Activity:
Quote exactly and only this range of lines in the data below: the line that holds "X021100Y007180D03*" to the line that holds "X028100Y003180D03*", both included.
□ □ □
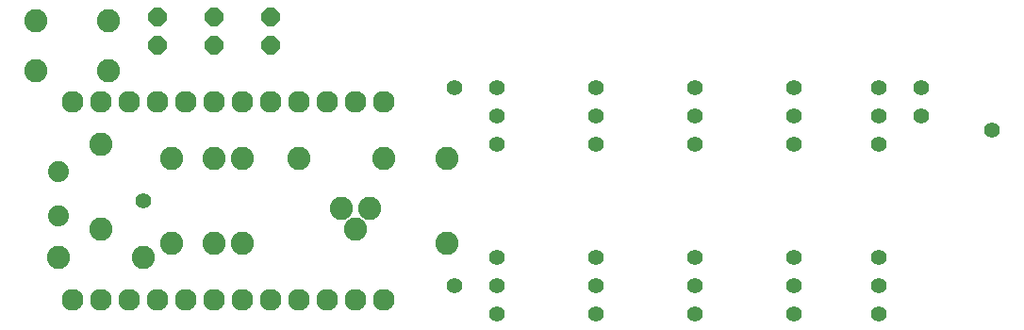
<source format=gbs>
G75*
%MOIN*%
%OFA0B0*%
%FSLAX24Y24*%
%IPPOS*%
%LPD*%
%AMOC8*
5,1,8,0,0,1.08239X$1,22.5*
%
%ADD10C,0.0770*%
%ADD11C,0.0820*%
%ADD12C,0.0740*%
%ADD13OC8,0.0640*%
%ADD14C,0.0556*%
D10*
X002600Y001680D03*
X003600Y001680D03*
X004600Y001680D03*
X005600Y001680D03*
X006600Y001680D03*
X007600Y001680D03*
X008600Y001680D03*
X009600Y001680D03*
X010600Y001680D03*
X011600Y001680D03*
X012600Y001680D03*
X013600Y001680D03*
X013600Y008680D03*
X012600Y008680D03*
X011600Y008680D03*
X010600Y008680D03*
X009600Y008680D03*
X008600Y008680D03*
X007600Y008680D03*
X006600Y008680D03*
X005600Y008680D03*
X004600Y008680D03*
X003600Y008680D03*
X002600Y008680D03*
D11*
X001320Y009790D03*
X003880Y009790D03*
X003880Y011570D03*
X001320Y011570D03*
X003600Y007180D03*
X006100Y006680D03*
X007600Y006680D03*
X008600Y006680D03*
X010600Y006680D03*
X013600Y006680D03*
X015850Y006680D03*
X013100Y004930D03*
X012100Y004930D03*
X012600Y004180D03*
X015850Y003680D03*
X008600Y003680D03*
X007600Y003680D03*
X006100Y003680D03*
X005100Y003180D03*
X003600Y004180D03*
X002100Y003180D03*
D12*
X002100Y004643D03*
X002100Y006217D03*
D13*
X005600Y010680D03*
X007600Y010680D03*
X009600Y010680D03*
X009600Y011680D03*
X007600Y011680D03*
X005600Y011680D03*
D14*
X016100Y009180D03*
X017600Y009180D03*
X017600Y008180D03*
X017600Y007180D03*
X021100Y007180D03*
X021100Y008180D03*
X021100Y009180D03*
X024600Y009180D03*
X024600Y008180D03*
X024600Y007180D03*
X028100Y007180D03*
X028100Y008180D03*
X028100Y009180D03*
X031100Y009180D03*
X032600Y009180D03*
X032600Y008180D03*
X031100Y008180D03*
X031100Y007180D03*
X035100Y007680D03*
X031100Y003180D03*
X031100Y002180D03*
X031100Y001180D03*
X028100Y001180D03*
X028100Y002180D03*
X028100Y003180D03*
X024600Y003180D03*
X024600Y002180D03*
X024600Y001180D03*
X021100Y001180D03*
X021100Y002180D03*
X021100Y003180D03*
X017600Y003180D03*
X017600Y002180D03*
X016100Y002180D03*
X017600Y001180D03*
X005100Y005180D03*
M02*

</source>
□ □ □
Answer to this task:
X021100Y007180D03*
X021100Y008180D03*
X021100Y009180D03*
X024600Y009180D03*
X024600Y008180D03*
X024600Y007180D03*
X028100Y007180D03*
X028100Y008180D03*
X028100Y009180D03*
X031100Y009180D03*
X032600Y009180D03*
X032600Y008180D03*
X031100Y008180D03*
X031100Y007180D03*
X035100Y007680D03*
X031100Y003180D03*
X031100Y002180D03*
X031100Y001180D03*
X028100Y001180D03*
X028100Y002180D03*
X028100Y003180D03*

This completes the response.